YOUR OBJECTIVE - Copy out, word for word, the lines of the material below from the line containing "country: Nicaragua" through the line containing "family: Athyriaceae", both included.

(Stored dataset items)

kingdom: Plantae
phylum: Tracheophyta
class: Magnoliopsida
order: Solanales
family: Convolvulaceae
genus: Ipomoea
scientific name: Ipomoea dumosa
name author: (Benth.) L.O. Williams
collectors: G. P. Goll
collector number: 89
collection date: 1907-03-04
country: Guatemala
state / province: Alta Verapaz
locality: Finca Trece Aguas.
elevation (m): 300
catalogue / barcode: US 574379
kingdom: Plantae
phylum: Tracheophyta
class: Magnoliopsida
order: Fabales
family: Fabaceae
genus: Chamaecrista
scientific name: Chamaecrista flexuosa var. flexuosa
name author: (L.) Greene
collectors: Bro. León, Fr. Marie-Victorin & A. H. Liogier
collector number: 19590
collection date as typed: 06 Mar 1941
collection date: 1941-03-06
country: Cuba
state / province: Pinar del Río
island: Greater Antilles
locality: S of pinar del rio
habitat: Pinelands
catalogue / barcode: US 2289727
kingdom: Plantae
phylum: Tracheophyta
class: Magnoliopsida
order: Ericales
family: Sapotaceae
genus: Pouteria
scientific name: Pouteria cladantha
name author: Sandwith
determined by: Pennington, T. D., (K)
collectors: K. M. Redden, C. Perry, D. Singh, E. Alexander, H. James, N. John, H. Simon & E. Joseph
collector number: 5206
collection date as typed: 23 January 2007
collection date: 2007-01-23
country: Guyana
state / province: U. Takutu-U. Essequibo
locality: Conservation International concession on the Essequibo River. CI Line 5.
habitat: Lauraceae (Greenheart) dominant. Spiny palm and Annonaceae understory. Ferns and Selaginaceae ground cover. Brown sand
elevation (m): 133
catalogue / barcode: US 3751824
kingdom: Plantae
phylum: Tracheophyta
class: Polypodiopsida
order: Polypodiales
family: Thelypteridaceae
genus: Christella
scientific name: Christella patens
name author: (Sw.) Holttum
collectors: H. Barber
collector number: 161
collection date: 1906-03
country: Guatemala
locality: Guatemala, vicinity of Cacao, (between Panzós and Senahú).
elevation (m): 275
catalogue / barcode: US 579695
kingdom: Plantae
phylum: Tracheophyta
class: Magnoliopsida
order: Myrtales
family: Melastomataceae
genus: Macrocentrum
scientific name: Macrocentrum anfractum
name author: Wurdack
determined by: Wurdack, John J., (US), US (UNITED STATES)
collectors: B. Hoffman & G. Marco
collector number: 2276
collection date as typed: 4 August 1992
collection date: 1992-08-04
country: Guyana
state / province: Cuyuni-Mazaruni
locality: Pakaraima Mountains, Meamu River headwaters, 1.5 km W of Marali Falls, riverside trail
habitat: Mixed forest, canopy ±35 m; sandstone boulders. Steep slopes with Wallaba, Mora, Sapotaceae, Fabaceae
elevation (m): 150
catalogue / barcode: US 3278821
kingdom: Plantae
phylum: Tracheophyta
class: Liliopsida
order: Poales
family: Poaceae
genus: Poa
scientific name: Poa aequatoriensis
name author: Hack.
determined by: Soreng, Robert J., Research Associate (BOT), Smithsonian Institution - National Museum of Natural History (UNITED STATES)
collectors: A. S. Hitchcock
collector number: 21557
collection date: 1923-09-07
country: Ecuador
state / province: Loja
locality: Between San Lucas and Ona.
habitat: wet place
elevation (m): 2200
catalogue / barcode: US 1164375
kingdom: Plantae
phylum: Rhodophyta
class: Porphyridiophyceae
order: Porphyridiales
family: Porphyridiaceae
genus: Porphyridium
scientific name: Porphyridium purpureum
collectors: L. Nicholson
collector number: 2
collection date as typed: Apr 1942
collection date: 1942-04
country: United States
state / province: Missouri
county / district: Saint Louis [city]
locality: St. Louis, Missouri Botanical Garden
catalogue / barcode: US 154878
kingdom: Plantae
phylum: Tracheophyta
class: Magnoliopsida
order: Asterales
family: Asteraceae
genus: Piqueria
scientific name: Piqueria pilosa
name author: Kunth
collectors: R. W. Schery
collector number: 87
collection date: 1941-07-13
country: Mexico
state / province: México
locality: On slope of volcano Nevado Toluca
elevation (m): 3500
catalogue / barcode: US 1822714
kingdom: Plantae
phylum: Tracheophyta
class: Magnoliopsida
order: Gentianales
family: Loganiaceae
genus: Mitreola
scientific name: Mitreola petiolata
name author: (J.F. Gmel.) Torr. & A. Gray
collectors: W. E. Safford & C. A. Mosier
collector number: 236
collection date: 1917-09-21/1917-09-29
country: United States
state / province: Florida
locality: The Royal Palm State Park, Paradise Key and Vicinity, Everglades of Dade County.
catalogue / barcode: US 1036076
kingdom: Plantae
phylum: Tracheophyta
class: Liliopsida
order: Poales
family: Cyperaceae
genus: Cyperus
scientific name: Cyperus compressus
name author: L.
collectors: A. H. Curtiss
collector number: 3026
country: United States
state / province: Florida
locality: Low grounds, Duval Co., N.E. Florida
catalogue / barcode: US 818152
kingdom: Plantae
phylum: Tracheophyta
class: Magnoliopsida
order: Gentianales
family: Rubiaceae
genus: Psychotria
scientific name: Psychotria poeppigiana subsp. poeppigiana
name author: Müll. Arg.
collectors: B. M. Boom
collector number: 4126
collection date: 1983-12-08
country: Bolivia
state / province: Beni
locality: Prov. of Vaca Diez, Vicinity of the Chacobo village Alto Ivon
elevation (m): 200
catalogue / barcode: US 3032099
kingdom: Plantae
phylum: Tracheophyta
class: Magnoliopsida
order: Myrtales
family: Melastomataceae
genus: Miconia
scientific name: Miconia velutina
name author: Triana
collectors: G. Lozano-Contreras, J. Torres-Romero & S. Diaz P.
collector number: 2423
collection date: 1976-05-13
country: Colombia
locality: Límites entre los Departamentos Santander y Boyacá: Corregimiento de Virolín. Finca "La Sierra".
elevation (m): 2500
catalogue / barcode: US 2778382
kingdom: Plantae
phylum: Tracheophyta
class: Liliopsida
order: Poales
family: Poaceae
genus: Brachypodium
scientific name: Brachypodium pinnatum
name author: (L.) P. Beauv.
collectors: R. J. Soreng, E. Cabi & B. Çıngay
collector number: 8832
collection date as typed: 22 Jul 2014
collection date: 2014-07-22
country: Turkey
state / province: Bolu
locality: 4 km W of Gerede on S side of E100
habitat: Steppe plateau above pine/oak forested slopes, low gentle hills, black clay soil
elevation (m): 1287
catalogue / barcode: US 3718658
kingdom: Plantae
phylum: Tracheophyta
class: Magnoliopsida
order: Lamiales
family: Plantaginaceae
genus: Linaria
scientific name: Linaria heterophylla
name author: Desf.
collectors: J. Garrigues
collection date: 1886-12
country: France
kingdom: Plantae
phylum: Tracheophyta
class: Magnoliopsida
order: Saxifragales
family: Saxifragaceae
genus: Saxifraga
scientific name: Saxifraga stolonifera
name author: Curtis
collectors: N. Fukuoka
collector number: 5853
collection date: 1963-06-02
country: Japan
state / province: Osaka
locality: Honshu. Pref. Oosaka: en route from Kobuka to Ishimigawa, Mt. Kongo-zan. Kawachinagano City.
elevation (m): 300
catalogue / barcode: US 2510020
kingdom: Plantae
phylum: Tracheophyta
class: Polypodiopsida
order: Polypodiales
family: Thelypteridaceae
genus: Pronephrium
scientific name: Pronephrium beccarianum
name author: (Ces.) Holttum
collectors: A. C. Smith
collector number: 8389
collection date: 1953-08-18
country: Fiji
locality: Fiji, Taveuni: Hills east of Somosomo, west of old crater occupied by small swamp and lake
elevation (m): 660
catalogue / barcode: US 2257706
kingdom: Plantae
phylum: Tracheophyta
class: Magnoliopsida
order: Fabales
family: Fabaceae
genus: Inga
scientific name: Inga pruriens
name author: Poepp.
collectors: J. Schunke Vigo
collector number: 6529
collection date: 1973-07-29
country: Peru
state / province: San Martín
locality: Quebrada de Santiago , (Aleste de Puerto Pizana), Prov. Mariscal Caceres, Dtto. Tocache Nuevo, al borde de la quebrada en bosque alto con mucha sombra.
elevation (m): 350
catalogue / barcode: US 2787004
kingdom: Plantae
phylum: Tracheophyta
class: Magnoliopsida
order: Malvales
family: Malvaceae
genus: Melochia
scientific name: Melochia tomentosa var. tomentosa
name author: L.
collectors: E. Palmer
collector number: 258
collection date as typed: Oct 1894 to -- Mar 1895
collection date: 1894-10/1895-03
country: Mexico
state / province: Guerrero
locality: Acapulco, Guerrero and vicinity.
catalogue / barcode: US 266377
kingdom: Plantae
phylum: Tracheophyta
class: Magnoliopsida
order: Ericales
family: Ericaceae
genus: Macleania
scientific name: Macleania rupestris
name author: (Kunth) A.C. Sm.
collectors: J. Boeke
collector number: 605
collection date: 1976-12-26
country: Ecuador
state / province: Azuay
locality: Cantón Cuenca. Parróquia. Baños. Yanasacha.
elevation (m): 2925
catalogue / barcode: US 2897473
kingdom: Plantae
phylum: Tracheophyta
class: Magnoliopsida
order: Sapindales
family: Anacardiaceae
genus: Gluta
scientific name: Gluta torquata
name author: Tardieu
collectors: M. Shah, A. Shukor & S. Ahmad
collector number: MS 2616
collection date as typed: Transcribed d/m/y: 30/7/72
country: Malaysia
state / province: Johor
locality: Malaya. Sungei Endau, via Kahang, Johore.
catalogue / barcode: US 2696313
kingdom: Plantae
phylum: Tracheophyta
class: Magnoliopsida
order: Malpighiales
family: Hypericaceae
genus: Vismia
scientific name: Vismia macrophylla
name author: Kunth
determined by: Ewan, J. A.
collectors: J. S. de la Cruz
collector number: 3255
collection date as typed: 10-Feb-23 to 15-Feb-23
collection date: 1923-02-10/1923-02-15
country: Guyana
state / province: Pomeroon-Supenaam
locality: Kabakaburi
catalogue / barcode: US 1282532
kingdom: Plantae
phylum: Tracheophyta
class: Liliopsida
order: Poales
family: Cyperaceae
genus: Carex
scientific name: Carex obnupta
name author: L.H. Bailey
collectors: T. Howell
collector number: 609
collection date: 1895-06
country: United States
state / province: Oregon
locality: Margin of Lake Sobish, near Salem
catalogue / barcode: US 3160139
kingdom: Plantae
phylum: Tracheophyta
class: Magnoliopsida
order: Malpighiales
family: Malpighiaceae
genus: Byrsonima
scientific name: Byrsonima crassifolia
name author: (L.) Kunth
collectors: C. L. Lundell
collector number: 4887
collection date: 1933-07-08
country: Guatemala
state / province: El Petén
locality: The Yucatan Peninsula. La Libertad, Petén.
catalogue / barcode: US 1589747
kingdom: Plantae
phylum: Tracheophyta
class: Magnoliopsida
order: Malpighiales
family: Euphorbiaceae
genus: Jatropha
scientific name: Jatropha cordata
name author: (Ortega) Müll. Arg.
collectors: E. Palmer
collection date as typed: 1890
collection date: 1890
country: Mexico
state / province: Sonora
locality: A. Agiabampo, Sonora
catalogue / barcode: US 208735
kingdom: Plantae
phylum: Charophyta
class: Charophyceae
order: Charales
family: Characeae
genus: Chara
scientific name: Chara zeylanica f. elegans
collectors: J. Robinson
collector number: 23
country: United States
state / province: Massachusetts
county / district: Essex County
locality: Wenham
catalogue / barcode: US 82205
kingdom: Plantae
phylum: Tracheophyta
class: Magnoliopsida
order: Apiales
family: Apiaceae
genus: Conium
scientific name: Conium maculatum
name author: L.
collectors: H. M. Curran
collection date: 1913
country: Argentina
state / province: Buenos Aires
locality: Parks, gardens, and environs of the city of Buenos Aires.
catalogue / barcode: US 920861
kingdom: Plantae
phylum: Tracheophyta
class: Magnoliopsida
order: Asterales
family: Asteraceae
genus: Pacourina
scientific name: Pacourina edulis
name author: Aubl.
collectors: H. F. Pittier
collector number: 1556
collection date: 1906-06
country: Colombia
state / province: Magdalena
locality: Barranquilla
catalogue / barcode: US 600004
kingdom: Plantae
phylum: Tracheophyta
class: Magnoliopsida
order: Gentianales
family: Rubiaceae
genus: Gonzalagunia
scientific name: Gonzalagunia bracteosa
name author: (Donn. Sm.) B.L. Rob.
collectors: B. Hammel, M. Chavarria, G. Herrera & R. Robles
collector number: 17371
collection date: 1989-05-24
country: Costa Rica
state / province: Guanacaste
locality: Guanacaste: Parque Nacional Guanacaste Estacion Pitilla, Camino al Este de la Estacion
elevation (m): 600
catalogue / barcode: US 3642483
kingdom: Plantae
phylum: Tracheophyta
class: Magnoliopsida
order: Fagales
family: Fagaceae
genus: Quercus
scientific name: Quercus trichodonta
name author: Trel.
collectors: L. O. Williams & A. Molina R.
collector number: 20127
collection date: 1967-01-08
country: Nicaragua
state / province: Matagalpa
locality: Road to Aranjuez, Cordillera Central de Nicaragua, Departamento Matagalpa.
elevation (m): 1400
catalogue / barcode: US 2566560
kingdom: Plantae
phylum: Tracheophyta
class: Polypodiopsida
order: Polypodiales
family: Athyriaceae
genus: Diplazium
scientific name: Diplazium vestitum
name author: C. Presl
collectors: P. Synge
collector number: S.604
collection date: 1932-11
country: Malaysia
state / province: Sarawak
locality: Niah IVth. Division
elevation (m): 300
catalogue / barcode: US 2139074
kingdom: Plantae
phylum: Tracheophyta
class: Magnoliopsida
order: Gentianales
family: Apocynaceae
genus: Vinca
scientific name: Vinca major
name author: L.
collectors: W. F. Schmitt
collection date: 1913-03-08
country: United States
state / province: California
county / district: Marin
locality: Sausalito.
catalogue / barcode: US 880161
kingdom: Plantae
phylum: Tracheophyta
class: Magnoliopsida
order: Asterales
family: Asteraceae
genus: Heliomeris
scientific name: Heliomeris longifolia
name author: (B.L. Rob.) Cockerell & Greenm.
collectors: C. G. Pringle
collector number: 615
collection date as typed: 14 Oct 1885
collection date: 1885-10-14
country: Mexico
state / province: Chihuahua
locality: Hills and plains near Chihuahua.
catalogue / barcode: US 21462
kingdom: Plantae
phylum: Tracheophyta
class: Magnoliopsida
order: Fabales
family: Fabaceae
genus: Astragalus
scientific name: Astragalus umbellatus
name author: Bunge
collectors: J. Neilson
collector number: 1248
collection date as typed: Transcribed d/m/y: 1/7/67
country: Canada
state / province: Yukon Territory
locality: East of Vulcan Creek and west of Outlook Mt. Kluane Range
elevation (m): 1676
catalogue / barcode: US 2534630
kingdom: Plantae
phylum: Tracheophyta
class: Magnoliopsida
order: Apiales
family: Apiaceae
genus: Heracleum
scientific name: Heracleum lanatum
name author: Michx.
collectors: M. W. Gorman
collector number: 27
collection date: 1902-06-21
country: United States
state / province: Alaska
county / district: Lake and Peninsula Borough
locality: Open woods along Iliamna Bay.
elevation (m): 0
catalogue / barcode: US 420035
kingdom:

SOLUTION -
country: Nicaragua
state / province: Matagalpa
locality: Road to Aranjuez, Cordillera Central de Nicaragua, Departamento Matagalpa.
elevation (m): 1400
catalogue / barcode: US 2566560
kingdom: Plantae
phylum: Tracheophyta
class: Polypodiopsida
order: Polypodiales
family: Athyriaceae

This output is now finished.